Dave retreated with a wary look on his face, laying the bat on top of the bar for easy access.

Jake turned away. He was done. “I have nothing for you.”

She called after him. “You have everything I need.”

He stopped, his back to her. “You took what I had to give and you trashed it.” His voice felt serrated, like it belonged to someone who ate swords for a living. He turned back, he needed to see her face the moment she truly understood the damage she’d wrought him was permanent. “I’m done. Go home.”

Tears streamed down Rielle’s cheeks. “I am home.” Despite a rage that made every colour in his eye’s palette appear a shade of red, Jake knew if he stayed, if he looked at her too long, he might have to forgive her and he couldn’t live with that. He turned and walked out.

Outside on the footpath, Bodge and Glen waited, but their expressions changed when they saw him.

“You bastards! What the fuck made you think that was a good idea?” He registered the rapid ripple of surprise in the look Glen and Bodge exchanged, but he didn’t wait for a response. “How long has she been here?”

“Three days,” said Bodge, shifting his weight forward.
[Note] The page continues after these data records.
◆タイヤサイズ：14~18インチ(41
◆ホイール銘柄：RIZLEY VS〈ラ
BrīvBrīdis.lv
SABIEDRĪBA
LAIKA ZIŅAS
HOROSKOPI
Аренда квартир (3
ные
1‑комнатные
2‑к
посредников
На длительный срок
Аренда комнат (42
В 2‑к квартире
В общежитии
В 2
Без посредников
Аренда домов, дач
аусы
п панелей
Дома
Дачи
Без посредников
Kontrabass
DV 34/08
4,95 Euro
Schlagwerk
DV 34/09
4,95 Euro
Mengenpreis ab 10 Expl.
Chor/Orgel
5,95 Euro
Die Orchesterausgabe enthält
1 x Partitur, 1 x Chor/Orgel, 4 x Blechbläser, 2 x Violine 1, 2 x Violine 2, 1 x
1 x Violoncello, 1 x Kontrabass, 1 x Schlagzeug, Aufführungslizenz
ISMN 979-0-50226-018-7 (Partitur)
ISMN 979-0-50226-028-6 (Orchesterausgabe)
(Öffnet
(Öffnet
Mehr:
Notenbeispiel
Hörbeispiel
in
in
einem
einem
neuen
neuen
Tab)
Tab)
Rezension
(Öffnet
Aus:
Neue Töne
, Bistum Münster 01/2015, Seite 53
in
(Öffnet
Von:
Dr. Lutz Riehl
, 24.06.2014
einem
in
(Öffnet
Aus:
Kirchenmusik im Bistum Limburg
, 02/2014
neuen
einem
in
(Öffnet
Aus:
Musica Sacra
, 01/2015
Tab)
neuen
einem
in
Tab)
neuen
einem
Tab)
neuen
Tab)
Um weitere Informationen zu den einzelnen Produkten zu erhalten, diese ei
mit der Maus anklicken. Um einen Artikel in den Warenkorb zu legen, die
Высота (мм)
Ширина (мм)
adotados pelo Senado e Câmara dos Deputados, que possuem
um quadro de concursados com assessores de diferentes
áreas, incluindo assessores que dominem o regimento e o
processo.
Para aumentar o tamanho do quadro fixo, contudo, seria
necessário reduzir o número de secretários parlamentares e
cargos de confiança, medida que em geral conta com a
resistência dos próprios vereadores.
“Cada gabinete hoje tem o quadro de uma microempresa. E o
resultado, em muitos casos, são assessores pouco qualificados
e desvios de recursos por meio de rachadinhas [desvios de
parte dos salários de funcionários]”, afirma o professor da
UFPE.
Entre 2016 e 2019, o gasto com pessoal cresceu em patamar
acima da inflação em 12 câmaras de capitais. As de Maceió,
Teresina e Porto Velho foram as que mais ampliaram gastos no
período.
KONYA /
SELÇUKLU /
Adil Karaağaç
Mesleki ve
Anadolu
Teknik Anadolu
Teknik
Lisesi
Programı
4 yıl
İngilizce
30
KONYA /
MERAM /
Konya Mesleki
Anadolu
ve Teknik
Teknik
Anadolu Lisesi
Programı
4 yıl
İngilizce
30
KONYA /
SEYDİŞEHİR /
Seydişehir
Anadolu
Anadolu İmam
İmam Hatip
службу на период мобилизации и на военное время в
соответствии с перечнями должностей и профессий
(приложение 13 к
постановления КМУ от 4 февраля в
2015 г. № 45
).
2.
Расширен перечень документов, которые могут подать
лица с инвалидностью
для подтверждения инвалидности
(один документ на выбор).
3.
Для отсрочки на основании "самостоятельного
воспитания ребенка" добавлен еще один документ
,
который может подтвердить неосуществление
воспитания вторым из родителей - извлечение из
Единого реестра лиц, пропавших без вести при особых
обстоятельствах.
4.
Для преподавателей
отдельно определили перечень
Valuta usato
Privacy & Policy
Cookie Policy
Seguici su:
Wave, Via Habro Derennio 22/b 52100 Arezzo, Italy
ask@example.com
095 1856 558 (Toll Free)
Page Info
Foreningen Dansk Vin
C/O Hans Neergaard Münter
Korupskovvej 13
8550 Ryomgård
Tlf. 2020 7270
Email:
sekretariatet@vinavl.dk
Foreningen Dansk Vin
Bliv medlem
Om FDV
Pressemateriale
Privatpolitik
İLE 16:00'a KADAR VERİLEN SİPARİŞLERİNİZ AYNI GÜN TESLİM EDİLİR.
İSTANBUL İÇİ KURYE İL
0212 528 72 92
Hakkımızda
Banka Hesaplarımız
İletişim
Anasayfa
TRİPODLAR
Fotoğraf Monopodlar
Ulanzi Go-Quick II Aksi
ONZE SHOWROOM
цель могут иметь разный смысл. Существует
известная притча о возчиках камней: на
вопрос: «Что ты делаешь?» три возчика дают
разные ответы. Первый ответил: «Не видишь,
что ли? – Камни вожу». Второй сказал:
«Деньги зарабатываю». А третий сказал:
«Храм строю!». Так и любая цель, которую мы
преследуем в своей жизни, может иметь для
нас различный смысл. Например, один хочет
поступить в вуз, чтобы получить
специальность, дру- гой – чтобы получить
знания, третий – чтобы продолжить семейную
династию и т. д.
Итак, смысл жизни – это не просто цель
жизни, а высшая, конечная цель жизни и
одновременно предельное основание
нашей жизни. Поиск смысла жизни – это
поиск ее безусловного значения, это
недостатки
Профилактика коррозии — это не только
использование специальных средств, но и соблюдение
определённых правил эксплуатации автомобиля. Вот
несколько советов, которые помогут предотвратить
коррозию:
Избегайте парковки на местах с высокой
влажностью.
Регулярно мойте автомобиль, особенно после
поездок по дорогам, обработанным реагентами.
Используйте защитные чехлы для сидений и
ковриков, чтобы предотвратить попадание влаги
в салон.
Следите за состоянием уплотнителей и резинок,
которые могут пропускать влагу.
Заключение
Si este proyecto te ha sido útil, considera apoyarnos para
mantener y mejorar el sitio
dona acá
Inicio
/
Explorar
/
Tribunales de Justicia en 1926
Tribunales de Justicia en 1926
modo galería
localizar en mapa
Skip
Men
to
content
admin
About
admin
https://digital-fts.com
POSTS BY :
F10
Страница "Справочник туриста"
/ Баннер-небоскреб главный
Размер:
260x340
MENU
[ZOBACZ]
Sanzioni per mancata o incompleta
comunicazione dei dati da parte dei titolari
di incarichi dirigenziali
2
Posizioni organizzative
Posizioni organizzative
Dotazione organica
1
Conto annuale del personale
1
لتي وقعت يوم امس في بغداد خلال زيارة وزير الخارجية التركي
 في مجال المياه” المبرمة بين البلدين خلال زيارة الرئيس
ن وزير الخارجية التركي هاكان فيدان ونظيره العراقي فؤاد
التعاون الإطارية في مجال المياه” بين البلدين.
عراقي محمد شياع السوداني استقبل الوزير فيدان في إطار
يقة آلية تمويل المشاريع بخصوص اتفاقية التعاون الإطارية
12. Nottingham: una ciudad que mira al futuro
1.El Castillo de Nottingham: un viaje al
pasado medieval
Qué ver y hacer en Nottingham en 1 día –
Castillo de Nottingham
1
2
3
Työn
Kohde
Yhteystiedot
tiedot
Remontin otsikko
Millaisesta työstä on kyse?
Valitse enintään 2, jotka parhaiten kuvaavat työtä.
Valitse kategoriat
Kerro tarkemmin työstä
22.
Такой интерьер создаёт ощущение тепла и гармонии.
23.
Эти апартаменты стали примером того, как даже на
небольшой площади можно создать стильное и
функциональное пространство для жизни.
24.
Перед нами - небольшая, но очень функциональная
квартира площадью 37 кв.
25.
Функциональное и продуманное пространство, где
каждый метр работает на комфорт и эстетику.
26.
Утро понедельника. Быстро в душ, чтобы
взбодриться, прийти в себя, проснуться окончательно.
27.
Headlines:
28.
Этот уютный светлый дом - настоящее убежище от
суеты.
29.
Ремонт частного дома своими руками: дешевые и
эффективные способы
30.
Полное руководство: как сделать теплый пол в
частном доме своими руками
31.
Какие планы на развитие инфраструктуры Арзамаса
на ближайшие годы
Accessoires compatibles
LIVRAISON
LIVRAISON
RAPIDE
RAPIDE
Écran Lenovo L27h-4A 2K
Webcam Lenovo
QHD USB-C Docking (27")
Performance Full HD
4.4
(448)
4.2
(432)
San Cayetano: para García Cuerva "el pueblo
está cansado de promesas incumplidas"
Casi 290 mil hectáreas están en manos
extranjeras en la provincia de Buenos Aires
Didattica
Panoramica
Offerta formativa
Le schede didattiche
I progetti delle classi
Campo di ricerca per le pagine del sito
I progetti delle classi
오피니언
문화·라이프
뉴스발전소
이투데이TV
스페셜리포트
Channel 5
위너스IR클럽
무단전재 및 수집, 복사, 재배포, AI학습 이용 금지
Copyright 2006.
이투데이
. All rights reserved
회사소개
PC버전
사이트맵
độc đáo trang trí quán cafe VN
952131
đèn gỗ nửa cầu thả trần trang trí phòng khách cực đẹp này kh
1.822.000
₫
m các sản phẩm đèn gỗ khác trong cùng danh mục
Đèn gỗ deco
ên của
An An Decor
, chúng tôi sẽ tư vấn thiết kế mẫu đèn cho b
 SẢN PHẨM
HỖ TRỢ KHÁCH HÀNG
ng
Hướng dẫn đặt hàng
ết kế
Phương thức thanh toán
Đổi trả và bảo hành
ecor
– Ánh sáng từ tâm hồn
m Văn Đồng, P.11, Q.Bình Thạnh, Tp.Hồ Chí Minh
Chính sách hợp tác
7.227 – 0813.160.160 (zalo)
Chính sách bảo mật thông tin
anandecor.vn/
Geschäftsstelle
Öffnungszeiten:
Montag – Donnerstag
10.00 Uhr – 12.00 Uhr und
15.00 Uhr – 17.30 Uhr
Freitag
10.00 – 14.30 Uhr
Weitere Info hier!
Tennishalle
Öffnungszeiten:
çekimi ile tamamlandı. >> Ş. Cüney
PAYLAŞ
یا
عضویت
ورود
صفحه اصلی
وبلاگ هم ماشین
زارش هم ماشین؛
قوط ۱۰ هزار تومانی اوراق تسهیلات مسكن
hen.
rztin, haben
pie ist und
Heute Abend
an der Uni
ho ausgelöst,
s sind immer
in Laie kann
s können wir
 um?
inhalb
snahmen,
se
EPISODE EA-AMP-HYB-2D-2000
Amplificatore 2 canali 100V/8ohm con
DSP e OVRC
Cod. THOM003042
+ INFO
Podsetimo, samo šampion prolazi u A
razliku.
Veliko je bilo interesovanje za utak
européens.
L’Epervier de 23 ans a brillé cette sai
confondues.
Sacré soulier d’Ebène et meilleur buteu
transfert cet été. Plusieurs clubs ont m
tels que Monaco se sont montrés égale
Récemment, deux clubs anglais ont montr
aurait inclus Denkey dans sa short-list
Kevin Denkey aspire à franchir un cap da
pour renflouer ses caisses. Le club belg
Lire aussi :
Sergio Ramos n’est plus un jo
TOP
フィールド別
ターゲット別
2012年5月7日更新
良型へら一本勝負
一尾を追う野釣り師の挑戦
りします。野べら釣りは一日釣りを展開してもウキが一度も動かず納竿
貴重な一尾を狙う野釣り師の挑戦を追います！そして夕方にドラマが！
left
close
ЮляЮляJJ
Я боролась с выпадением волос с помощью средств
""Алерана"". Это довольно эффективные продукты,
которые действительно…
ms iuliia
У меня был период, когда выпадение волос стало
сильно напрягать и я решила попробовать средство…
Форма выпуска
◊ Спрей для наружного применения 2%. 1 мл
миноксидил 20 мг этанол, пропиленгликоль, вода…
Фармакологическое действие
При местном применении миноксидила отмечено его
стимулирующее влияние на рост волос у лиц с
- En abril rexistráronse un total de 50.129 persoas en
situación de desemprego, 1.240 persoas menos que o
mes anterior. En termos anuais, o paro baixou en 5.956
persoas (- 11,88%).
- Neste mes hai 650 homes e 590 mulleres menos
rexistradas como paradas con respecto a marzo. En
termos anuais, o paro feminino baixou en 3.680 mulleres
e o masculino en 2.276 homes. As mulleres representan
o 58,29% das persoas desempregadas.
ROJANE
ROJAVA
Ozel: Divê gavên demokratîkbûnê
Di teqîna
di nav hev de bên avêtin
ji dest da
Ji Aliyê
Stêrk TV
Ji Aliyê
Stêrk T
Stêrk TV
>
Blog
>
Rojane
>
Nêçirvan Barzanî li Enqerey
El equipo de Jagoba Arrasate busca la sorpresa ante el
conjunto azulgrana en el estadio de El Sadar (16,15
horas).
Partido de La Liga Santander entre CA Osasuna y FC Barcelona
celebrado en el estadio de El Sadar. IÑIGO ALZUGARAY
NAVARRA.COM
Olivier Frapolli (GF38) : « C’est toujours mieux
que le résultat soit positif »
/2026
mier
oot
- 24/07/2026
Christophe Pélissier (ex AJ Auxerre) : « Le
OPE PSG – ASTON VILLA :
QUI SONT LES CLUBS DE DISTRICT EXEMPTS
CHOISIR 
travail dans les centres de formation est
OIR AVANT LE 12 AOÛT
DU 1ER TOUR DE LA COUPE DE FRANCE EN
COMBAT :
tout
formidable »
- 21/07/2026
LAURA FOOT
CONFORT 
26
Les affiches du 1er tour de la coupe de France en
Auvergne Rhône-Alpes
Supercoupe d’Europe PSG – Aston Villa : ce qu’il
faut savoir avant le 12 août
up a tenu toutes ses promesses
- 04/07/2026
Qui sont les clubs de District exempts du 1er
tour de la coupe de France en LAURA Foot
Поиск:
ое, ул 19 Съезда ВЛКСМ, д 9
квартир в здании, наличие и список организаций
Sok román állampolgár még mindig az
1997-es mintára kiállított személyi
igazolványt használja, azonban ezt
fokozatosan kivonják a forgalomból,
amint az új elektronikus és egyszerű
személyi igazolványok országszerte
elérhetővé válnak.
His eyes were on the doorway. He’d made this happen. He’d set it all up. They were supposed to be mates.

“Ten months, one week, three days,” Jake said bitterly. Ten months, one week, three days and every minute was the twist of a knife in his ribs.

“Sorry mate,” said Glen, “we thought—you’re both so stubborn—we thought if we gave it a nudge—”

“What? That I could forget what she did to me?” Jake exhaled hard, shook his head. He put a hand up to forestall either of them responding and left them standing there.

He rode home via a bottle shop. He didn’t think he could carry enough alcohol to dry out the flood of feeling in his body, to create enough forgetfulness, but fuck it, he’d try. Back home, he drank steadily, until he made himself sick, until he could no longer see her face, feel the ghost of her in his arms or imagine how it all might’ve been different.

Rielle was at the bar tearing up drink coasters into pieces, when Bodge found her. That poisoned riff was in her head, like a dirge, like a lament. If only. If only. If only.

“Rie, shit, I’m sorry.” Bodge hung his head, avoided looking directly at her and took the beer Dave pulled gratefully.